There’s an interesting piece (if you find this sort of thing interesting) in the Australian magazine Eureka Street, a very interesting looking publication promoted by the Australian Jesuits, but remarkably non-doctrinaire and broadminded in its treatment of things.
The piece, by Andrew Hamilton, a theologian from Melbourne, debates the sort of funeral appropriate for child abusers and for criminals like Carl Williams. He begins:
In the last month Catholic funerals have led to controversy. Many Catholics complained that Carl Williams was allowed burial in a Catholic Church. And some victims of sexual abuse in the Catholic Church expressed anger that bishops and priests in robes glorified the funeral of a priest who had been charged with sexual abuse of minors, but who died before the case could be brought.
We are all sinners, but where, if anywhere, should a line be drawn, especially now that most religious funerals will contain an element of life celebration?
The focus on the life of the dead person makes funerals of notorious malefactors problematic. When all involved in the funeral see themselves as sinners, brought together to pray for God’s mercy upon another sinner, it will seem natural that public sinners should have a church funeral which is widely attended.
But if funerals are seen only to commemorate the life of the dead, to praise their virtues, and to commend them to shared memory, those who attend may be seen to endorse the quality of the dead person’s life. They come, not just to bury the dead, but to praise them. If the funeral evokes the virtues of a scoundrel whose life was publicly scandalous, those who take part may seem to be complicit in a lie. Church officers who celebrate the funeral or make the church building available may also be seen as reprehensible.
Hamilton concludes:
Within the Christian community splendid ceremonies with processions of robed bishops and priests may heighten the sense that the dead person is precious in God’s eyes and may evoke God’s mercy. But those whom a dead priest has abused and the wider society are as likely to see in the celebration an enactment of power and defiance.
In such funerals it may be better to draw on the resources of Catholic liturgy that allow people to gather to seek forgiveness, express grief and pray for conversion. Plain dress, an unornamented church, honest prayers and periods of silence can express respect for the dead person and our shared need of God’s mercy. A one-style liturgy does not fit all circumstances.
Read it all here.
At the risk of sounding sanctimonious, this article highlights some of the hoops you have to jump through to justify your own beliefs when you’re not prepared or qualified to change them in the light of evidence because god knows best.

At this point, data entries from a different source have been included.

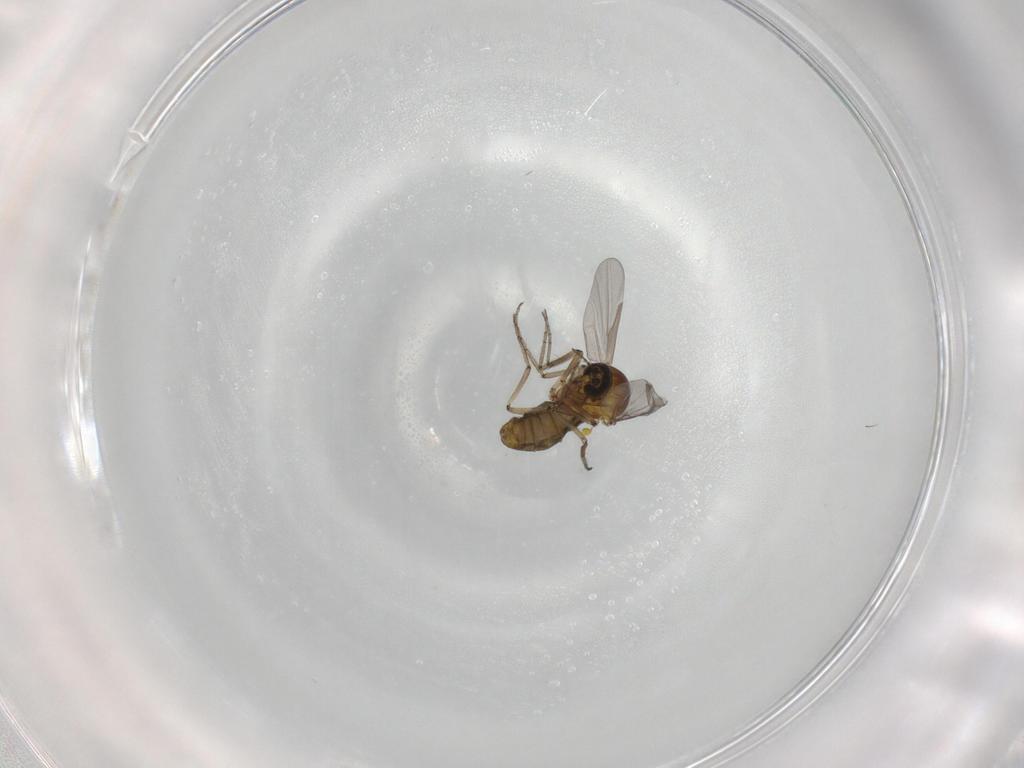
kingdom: Animalia
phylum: Arthropoda
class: Insecta
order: Diptera
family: Ceratopogonidae
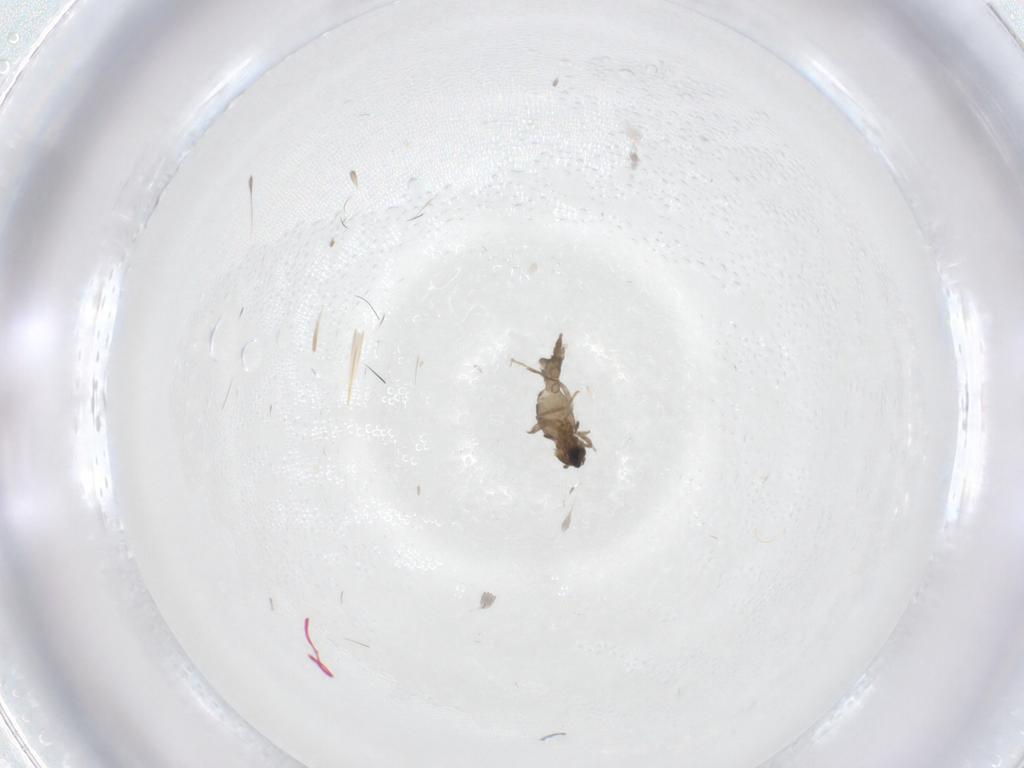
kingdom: Animalia
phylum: Arthropoda
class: Insecta
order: Diptera
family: Cecidomyiidae
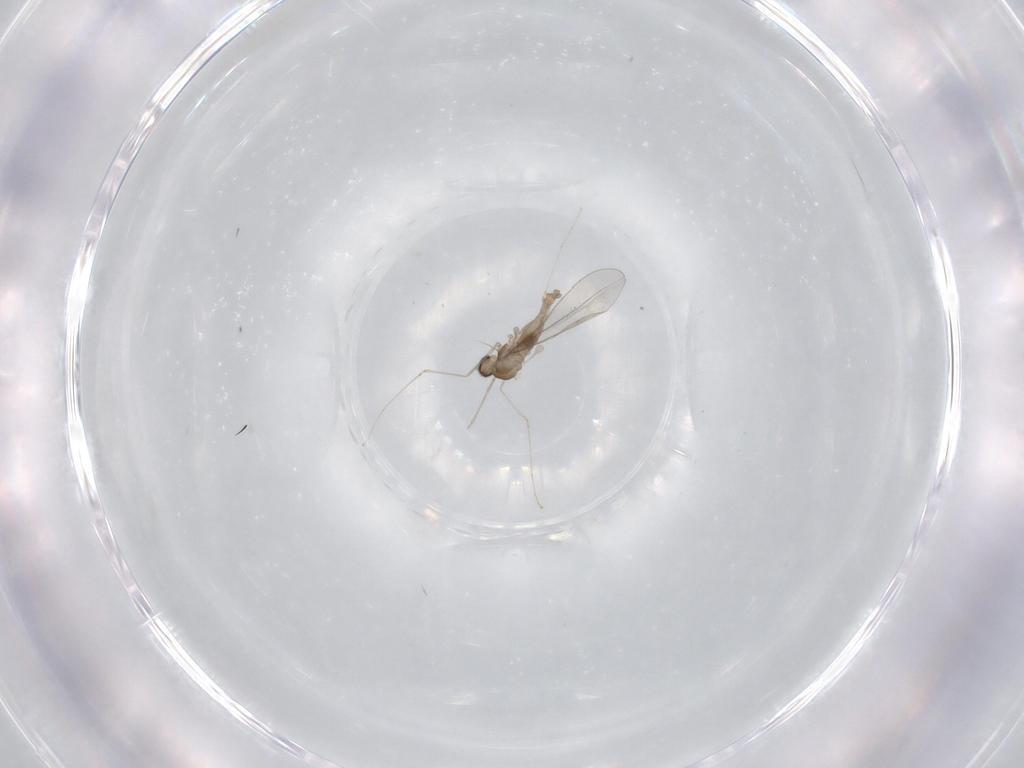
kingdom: Animalia
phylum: Arthropoda
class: Insecta
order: Diptera
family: Cecidomyiidae
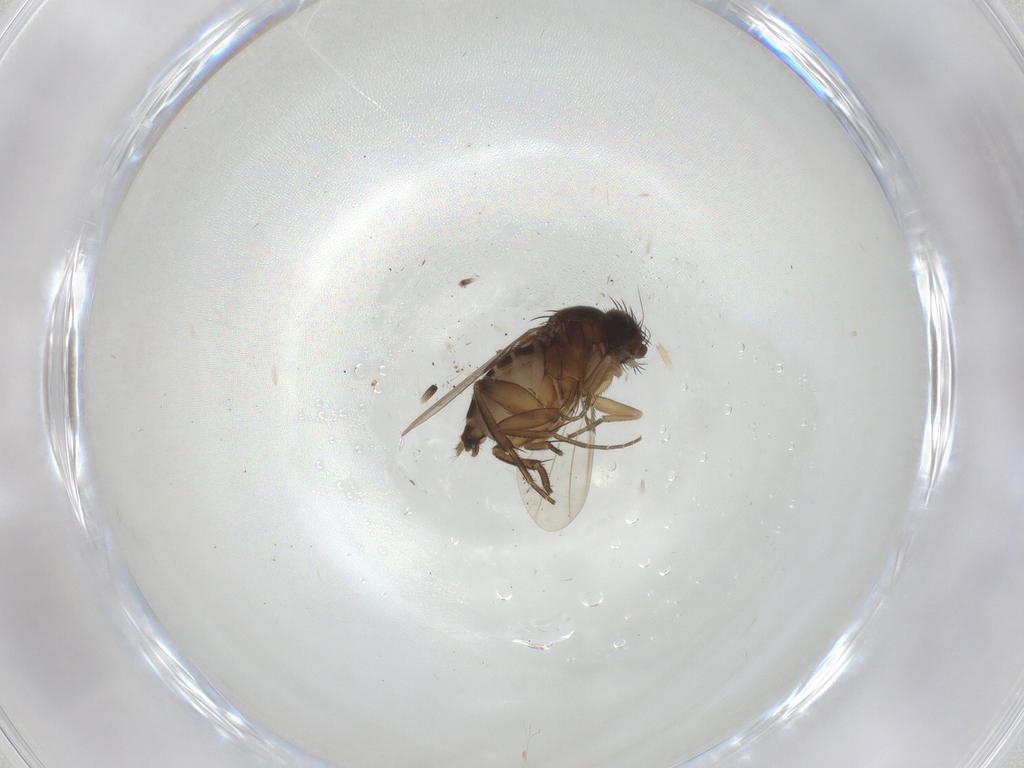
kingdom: Animalia
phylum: Arthropoda
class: Insecta
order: Diptera
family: Phoridae
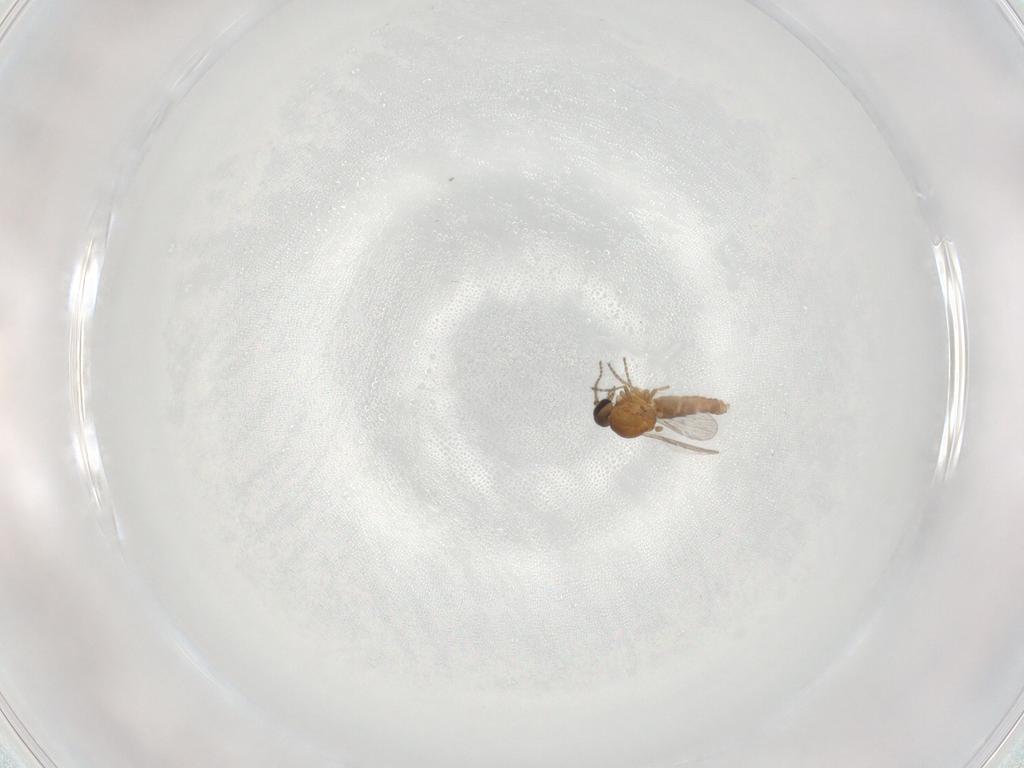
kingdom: Animalia
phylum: Arthropoda
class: Insecta
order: Diptera
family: Ceratopogonidae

Frankly, I can feel little sympathy for the plight of anyone who insists on a religious funeral that dictates the terms and conditions of the ceremony in an unflexing way. The highest and lowest qualities demonstrated by any human being are there inside each of us – there but for personal choice go I – and if we are to commemorate the life of someone who stooped so low as to damage others, let’s say so without judgement but with candour. The only problem I can see in conducting a funeral for someone whose behaviour was completely unacceptable would be if the family wanted me to hide the fact, when I suppose I would break my rule of ‘family knows best’ (with their permission) in light of personal misgivings, or decline to conduct the funeral.
I’ve conducted funerals for the unloved, without equivocation and with the gratitude of the families. Okay, none of them sexually abused helpless victims or murdered anyone, but the difference is only of degree, and I thanked god that he didn’t exist to prevent the truth from being acknowledged and thereby dealt with.